◆ Directions:
1. Edit the 1976 U.S. Pro Indoor text from the words "The 1976 U.S." through "the singles title.", swapping "First-seeded" for "Top-seeded".
2. Pick up the 1976 U.S. Pro Indoor article after its last sentence and continue it.

◆ Given text:
::::
- Date: January 26 – February 1
- Edition: 9th
- Category: World Championship Tennis
- Draw: 64S / 32D
- Prize money: $118,600
- Surface: Carpet / indoor
- Location: Philadelphia, PA, United States
- Venue: Spectrum

Champions

Singles
- Jimmy Connors

Doubles
- Rod Laver / Dennis Ralston
| U.S. Pro Indoor |

= 1976 U.S. Pro Indoor =

The 1976 U.S. Pro Indoor was a men's tennis tournament played on indoor carpet courts that was part of the WCT circuit. It was the 9th edition of the tournament and was played at the Spectrum in Philadelphia, Pennsylvania in the United States from January 26 through February 1, 1976. First-seeded Jimmy Connors won the singles title.
::::
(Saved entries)
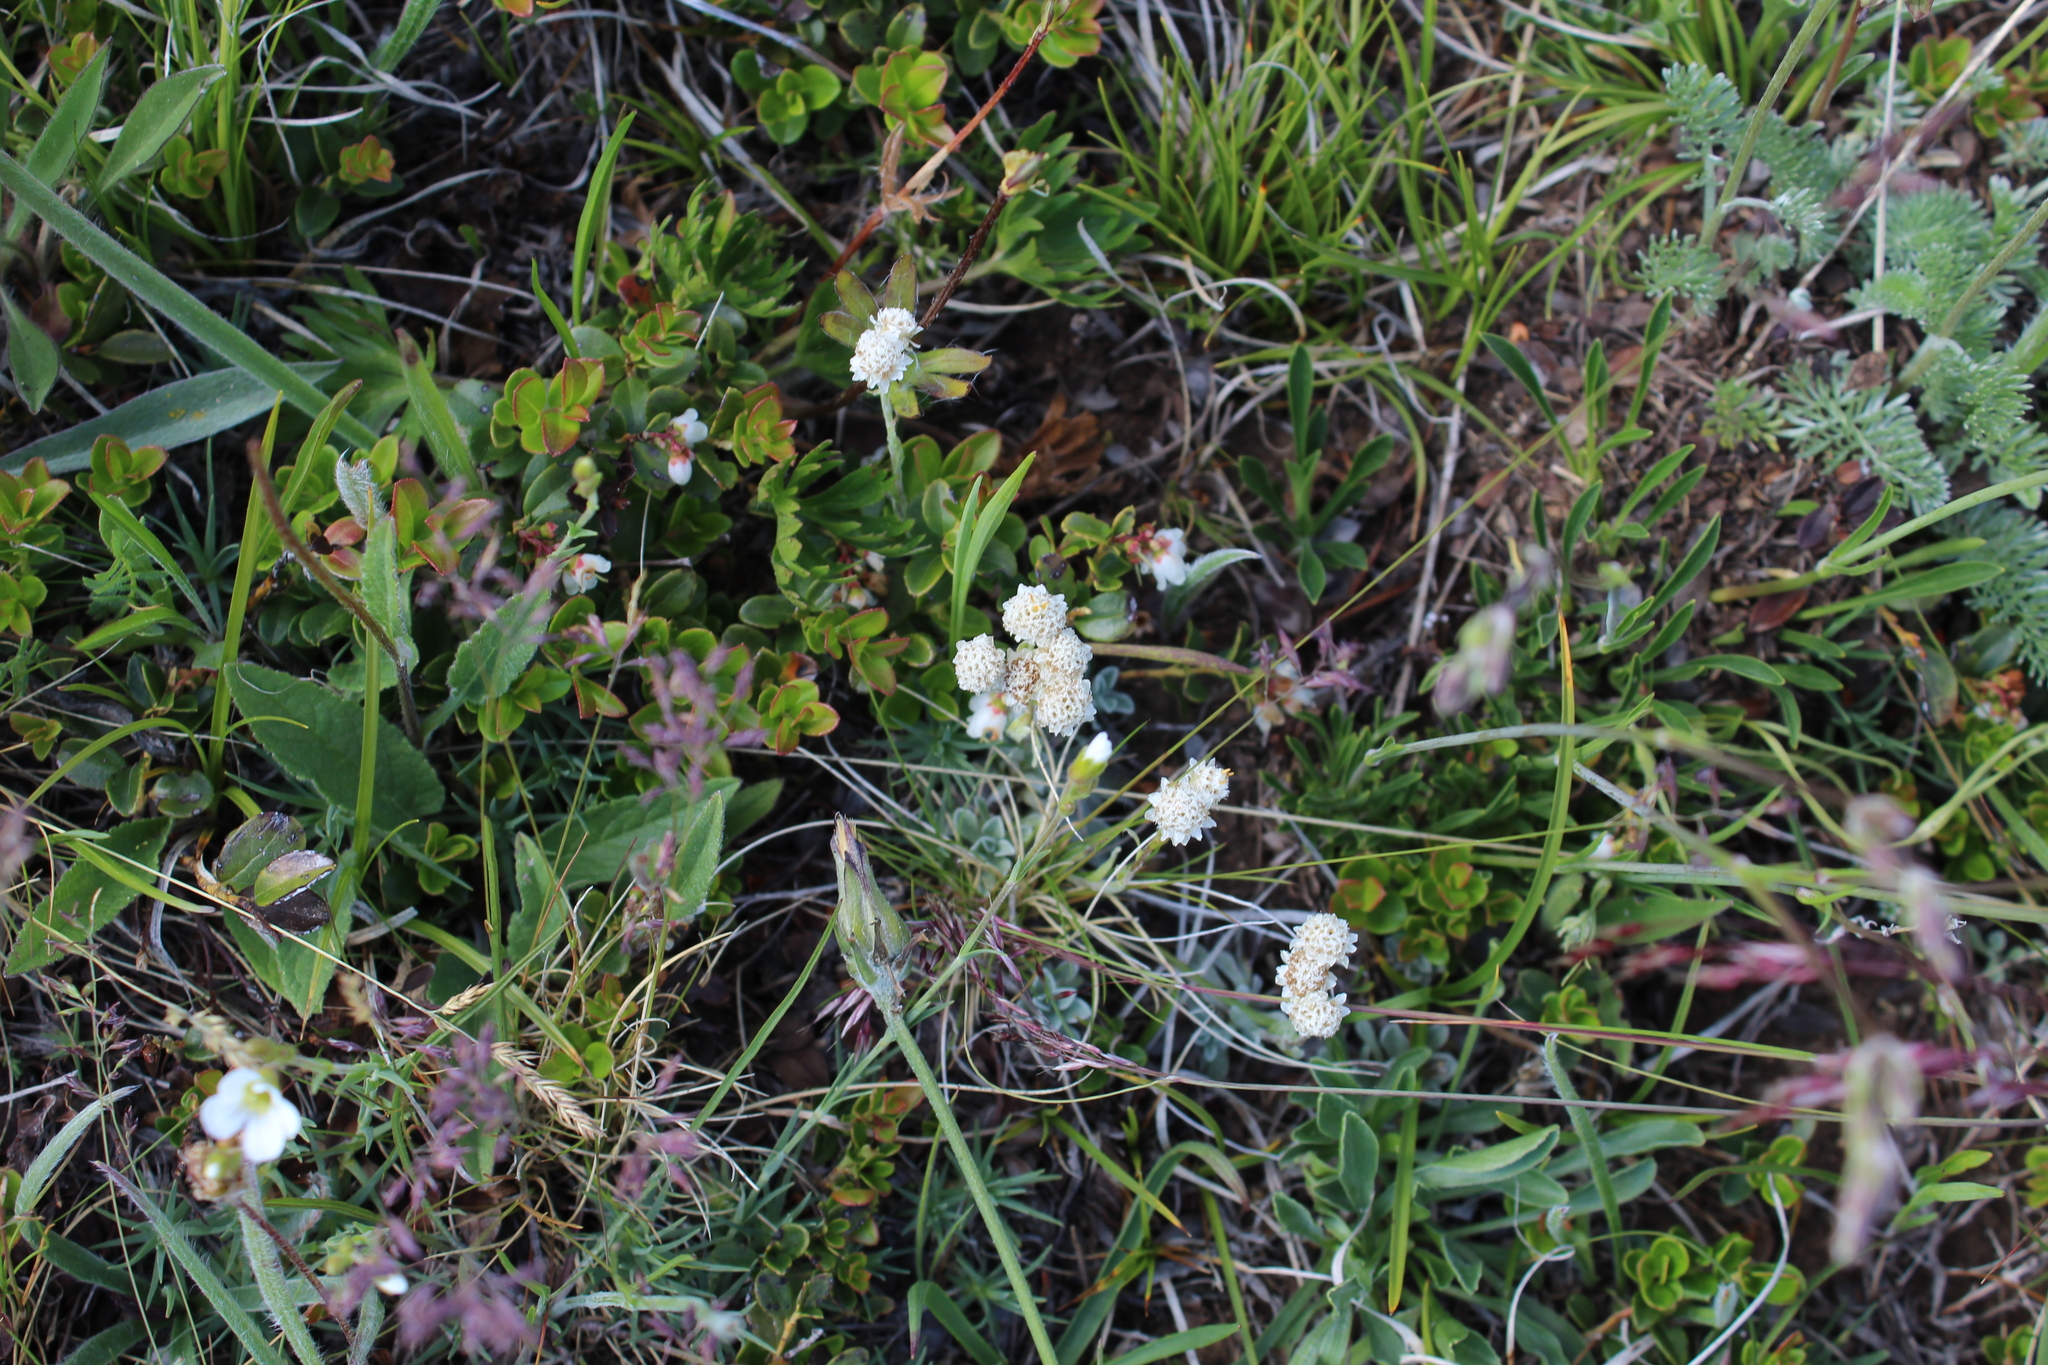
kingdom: Plantae
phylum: Tracheophyta
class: Magnoliopsida
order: Asterales
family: Asteraceae
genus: Antennaria
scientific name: Antennaria caucasica
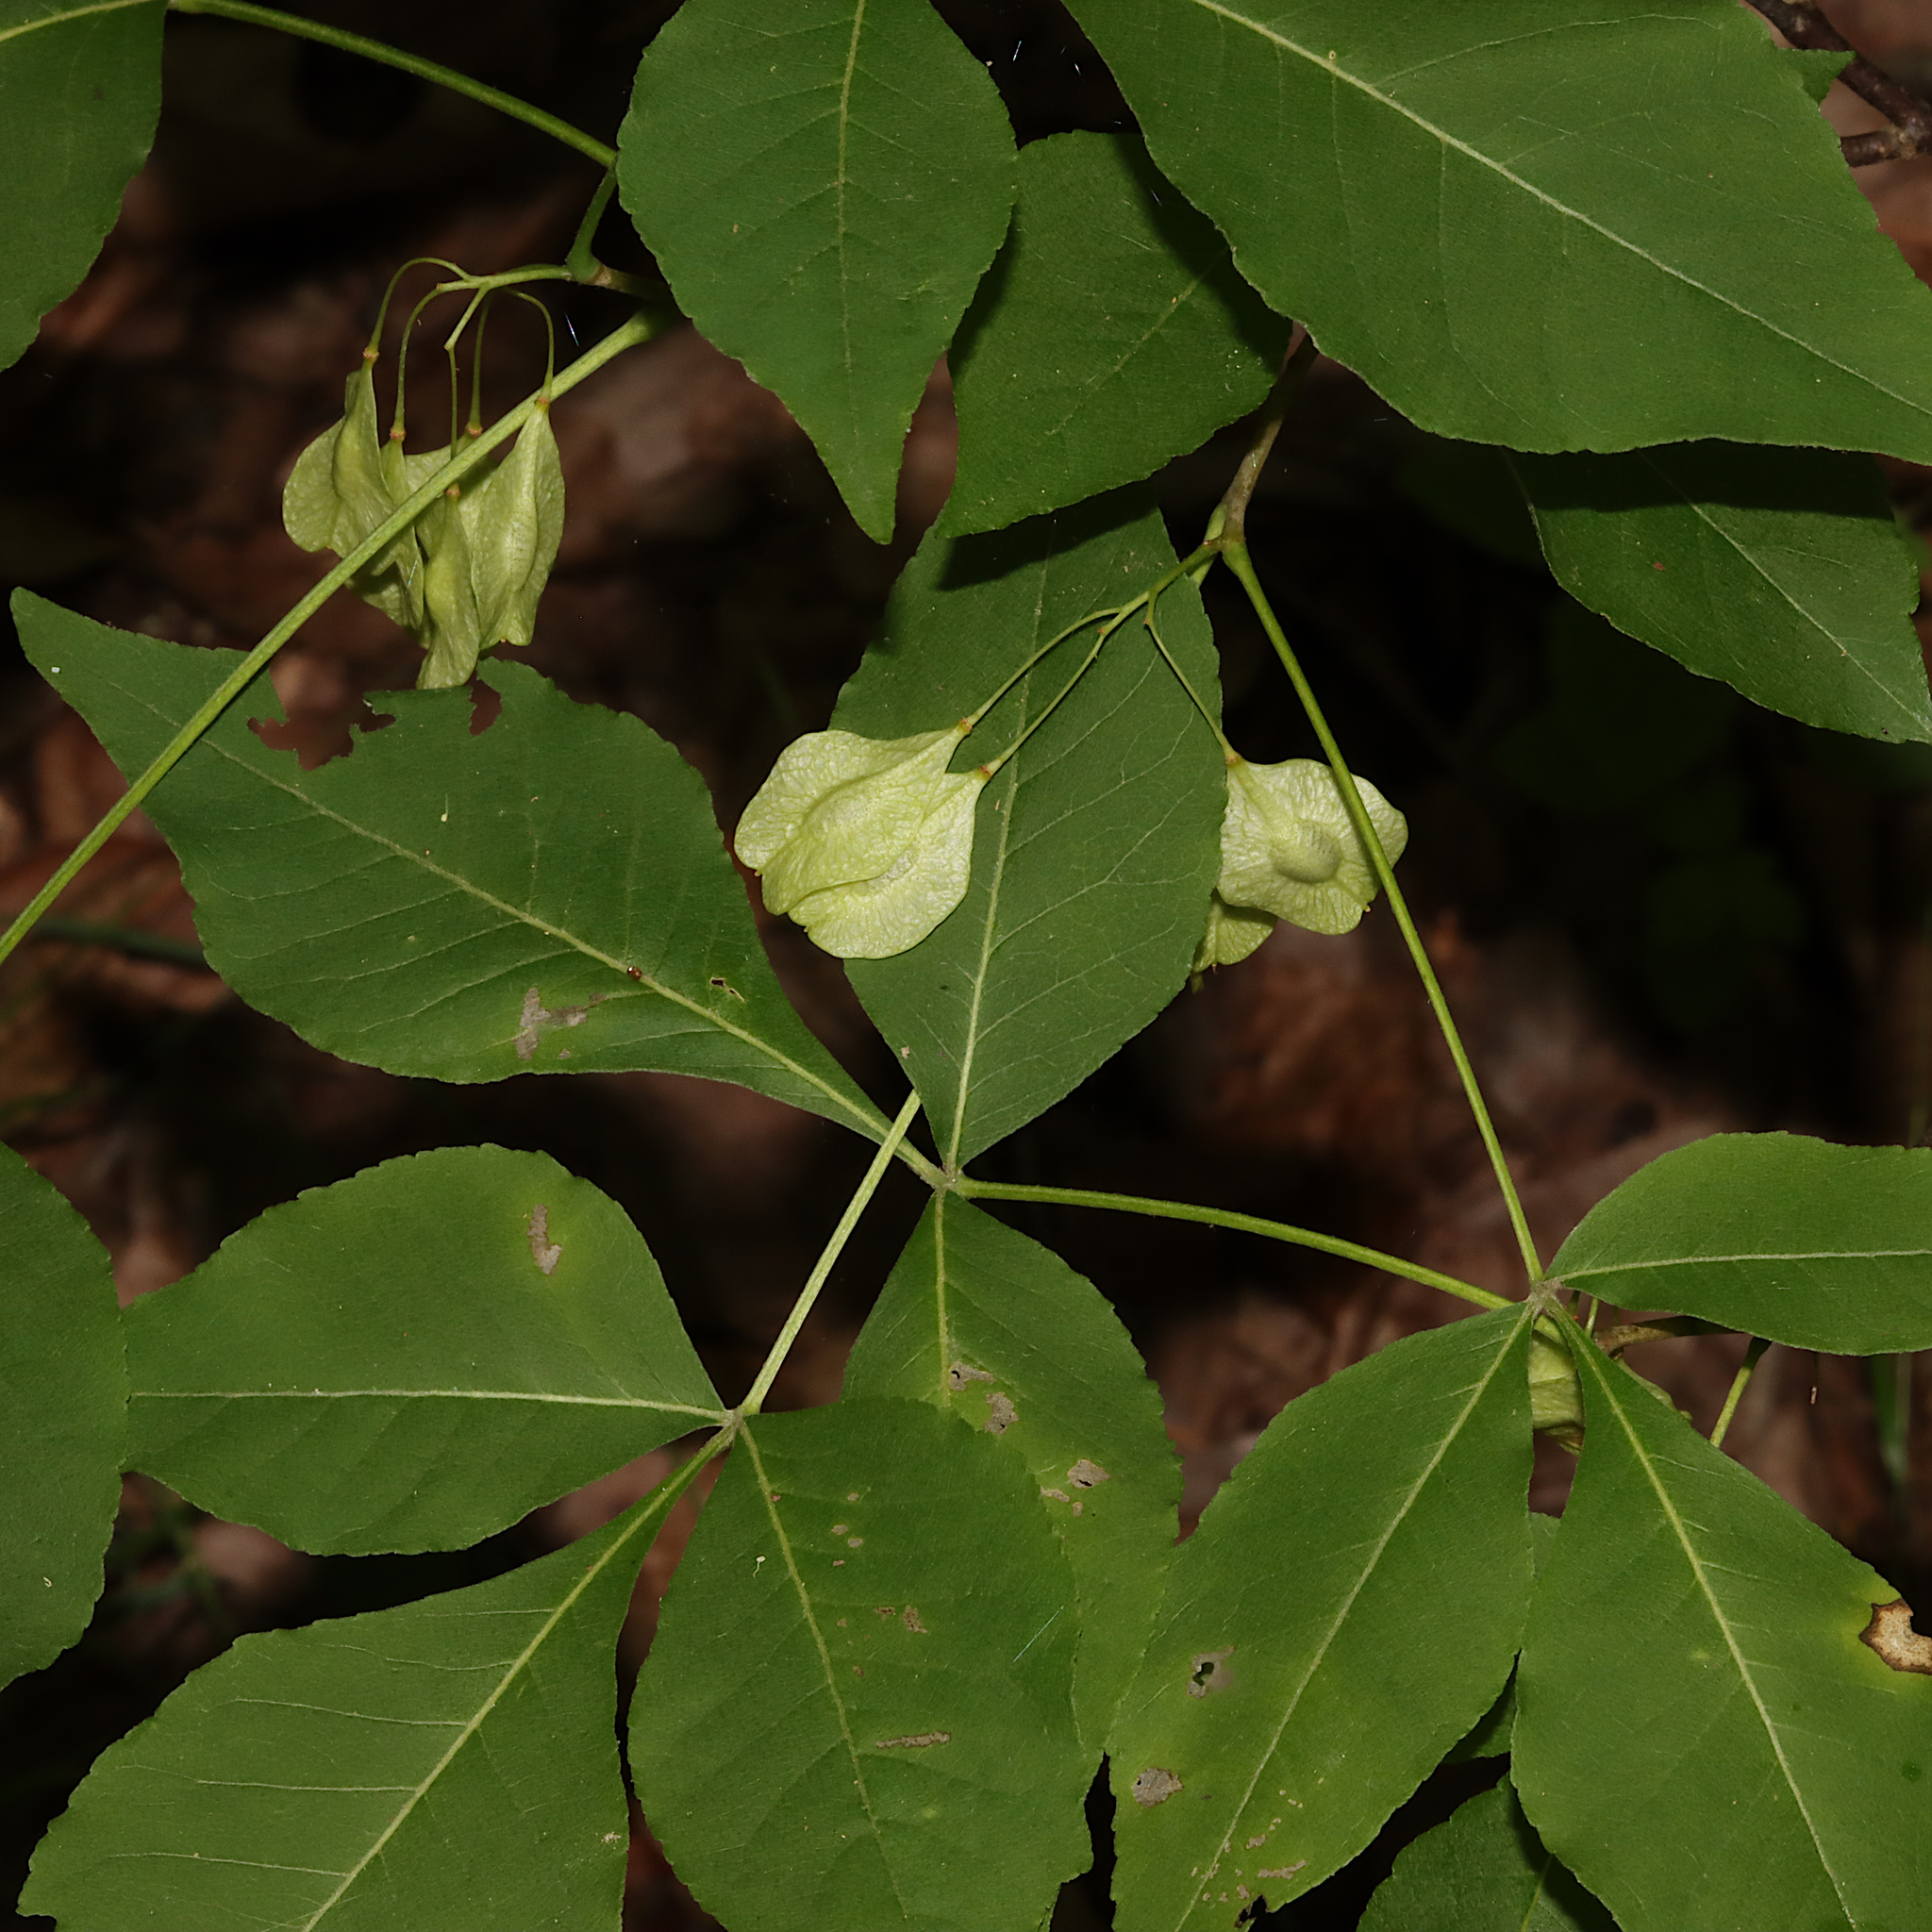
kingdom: Plantae
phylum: Tracheophyta
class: Magnoliopsida
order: Sapindales
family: Rutaceae
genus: Ptelea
::::
◆ Answer list:
1.
The 1976 U.S. Pro Indoor was a men's tennis tournament played on indoor carpet courts that was part of the WCT circuit. It was the 9th edition of the tournament and was played at the Spectrum in Philadelphia, Pennsylvania in the United States from January 26 through February 1, 1976. Top-seeded Jimmy Connors won the singles title.

2.
==Finals==

===Singles===

USA Jimmy Connors defeated SWE Björn Borg 7–6^{(7–5)}, 6–4, 6–0
- It was Connors' 2nd singles title of the year and the 43rd of his career.

===Doubles===

AUS Rod Laver / USA Dennis Ralston defeated Bob Hewitt / Frew McMillan 7–6^{(8–6)}, 7–6^{(7–3)}
- It was Laver's 1st title of the year and the 66th of his career. It was Ralston's only title of the year and the 3rd of his career.